Run this hygiene pass roughly once a week or whenever git worktree list exceeds ~5 entries. Stale worktree paths waste disk + confuse "is this work merged?" investigations.

Misc

ORIGIN_BIND_ADDR=<host:port>: override the daemon's bind address (default 127.0.0.1:7878). Used inside Docker to listen on 0.0.0.0.
Log filter default is warn — add modules explicitly for info logs (e.g., origin_core::db=info, origin_server=info)
All local data stored in the platform data directory (dirs::data_local_dir()/origin/; on macOS, ~/Library/Application Support/origin/) — MemoryDB, config, activities, tags
Crate names: origin-types, origin-core, origin-server, origin (CLI), origin-mcp — all in this workspace. The desktop app crate origin-app lives in 7xuanlu/origin-app.
Licenses: all five workspace crates (origin-types, origin-core, origin-server, origin CLI, origin-mcp) are Apache-2.0 via workspace inheritance. The desktop app in origin-app is AGPL-3.0-only (separate repo).
origin-mcp is in-tree at crates/origin-mcp/ (merged from the old 7xuanlu/origin-mcp repo on 2026-05-09 via git subtree). It talks to the daemon via HTTP at runtime and is published to npm as a standalone binary (npx -y origin-mcp).
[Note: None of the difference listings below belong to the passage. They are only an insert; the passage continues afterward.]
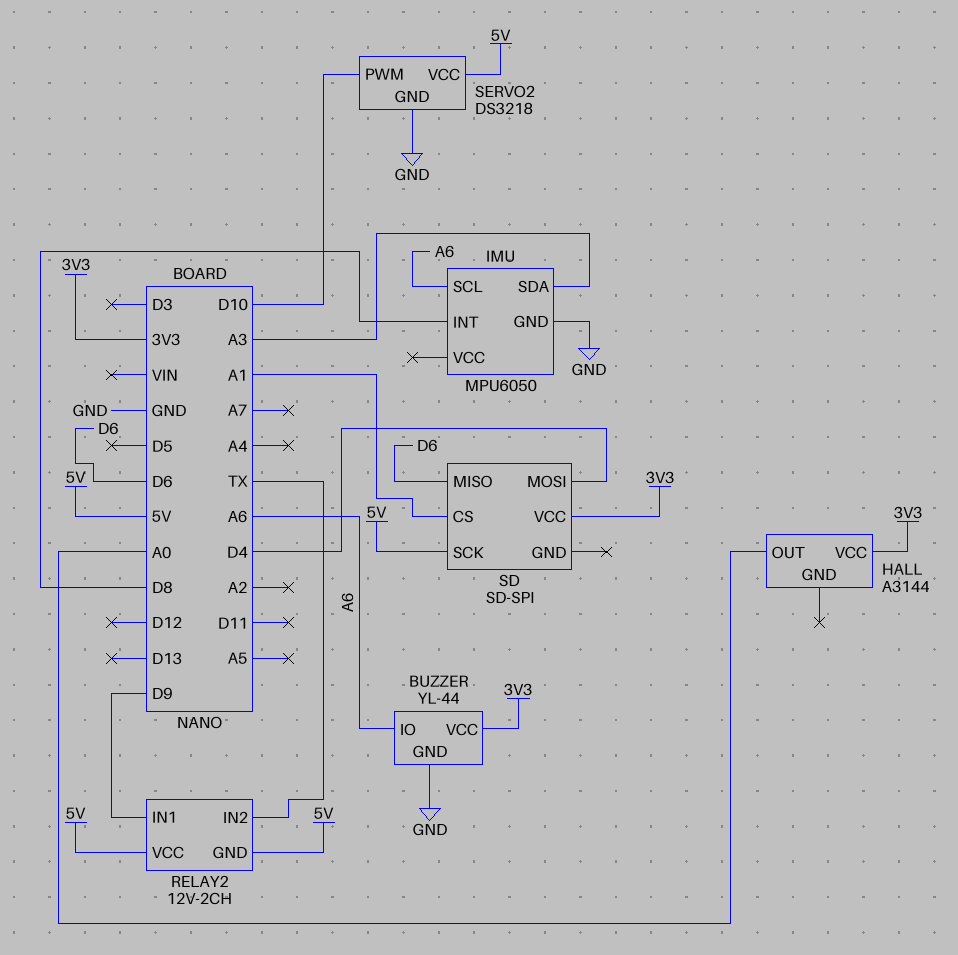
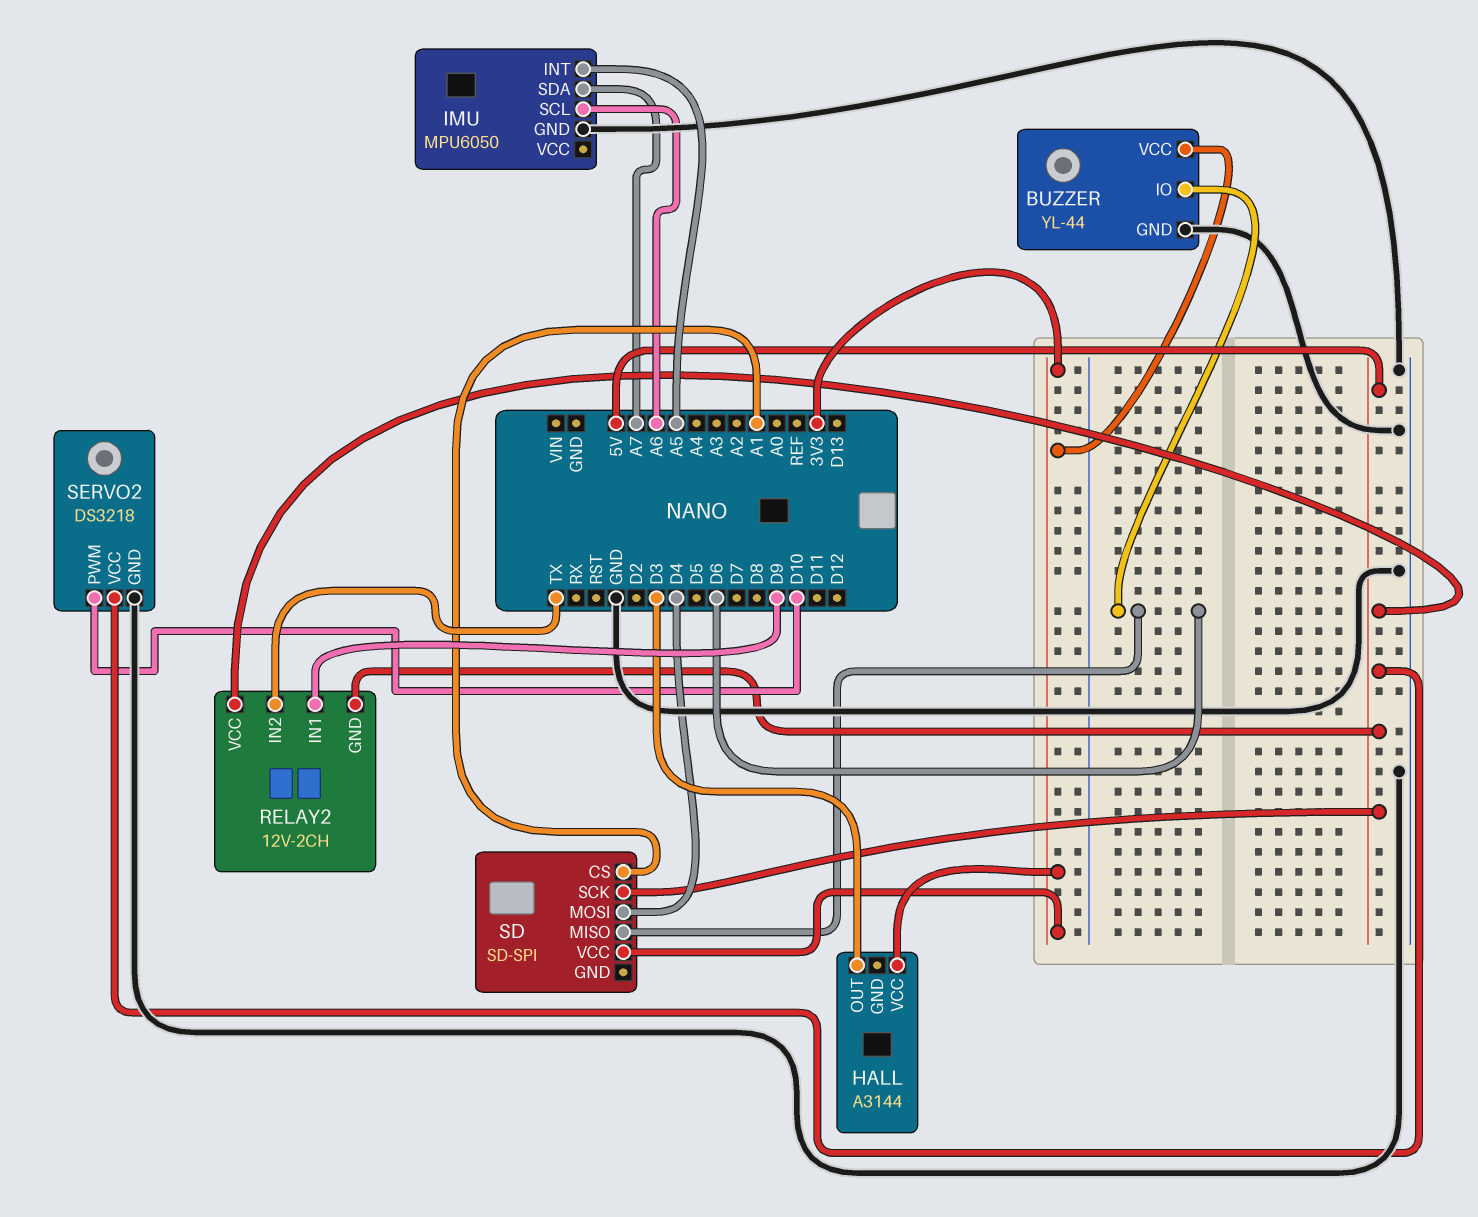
BUZZER pin IO: A6 -> D6
HALL pin OUT: A0 -> D3
IMU pin INT: D8 -> A5
IMU pin SDA: A3 -> A7

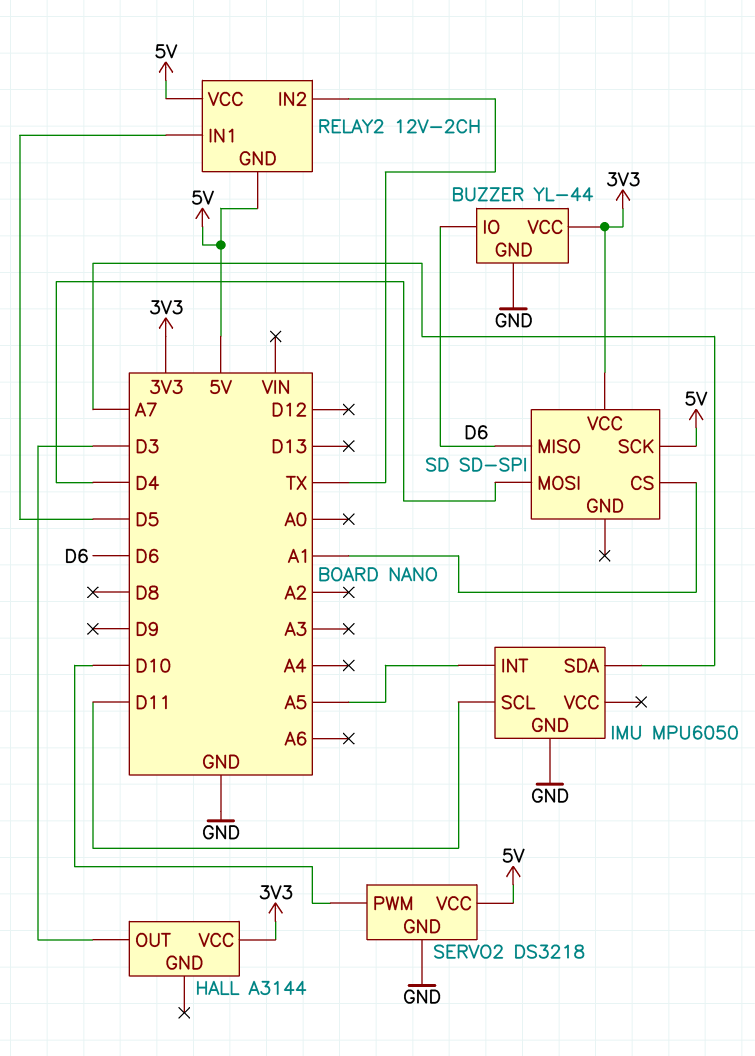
IMU pin SCL: A6 -> D11
RELAY2 pin IN1: D9 -> D5

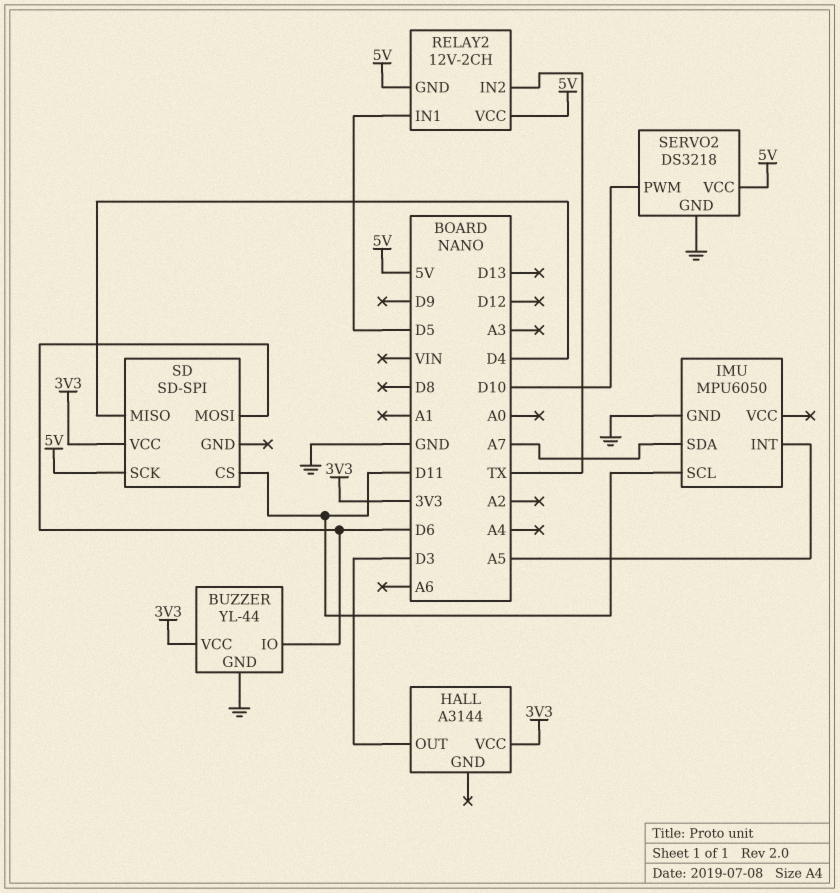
SD pin CS: A1 -> D11
SD pin MISO: D6 -> D4
SD pin MOSI: D4 -> D6

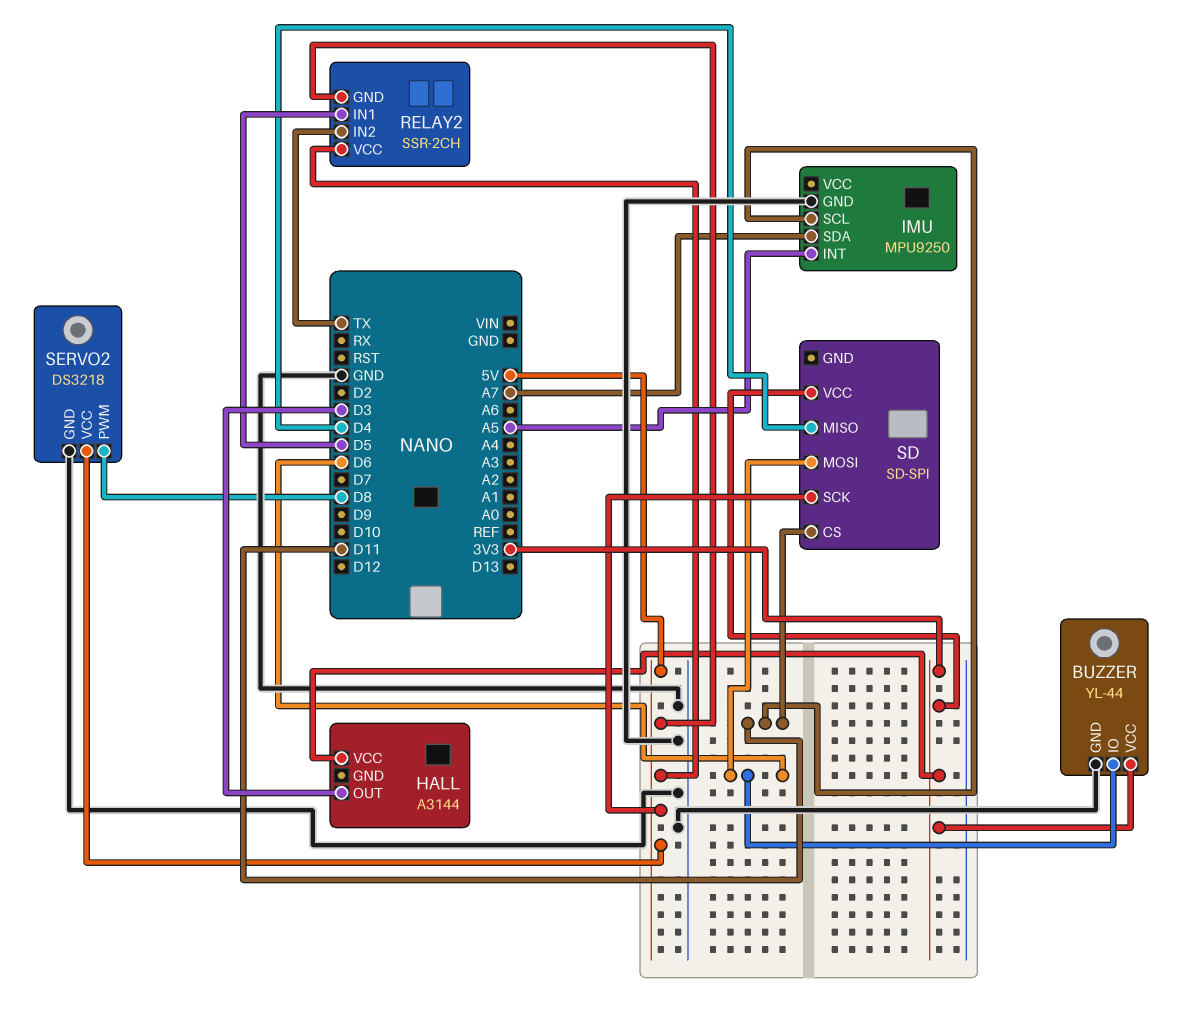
IMU: MPU6050 -> MPU9250
RELAY2: 12V-2CH -> SSR-2CH
SERVO2 pin PWM: D10 -> D8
Retrieval helpers location (PR-A, 2026-05-27)

crates/origin-core/src/retrieval/ is the canonical home for retrieval helpers (hard_filters, signals). The old composite/ namespace was deleted along with the dead CompositeWeights scaffolding when PR #200 closed. Future retrieval-channel additions (page-channel in PR-B, etc.) live in retrieval/.

Retrieval env flags

ORIGIN_ENABLE_TEMPORAL_SOFT_BOOST — opt-in (default OFF). Multiplicatively BOOSTS in-window dated memories by (1 + ORIGIN_TEMPORAL_BONUS) while leaving outside-window / undated / no-cue rows neutral (×1.0, never dropped). Gentler successor to the ORIGIN_ENABLE_TEMPORAL_FILTER hard filter; the two are mutually exclusive (soft takes precedence when both are set).
ORIGIN_TEMPORAL_BONUS — additive bonus for the soft boost (default 0.5). Clamped non-negative: a negative or non-finite value falls back to neutral (0.0) / the default so the boost can only lift a row, never demote it.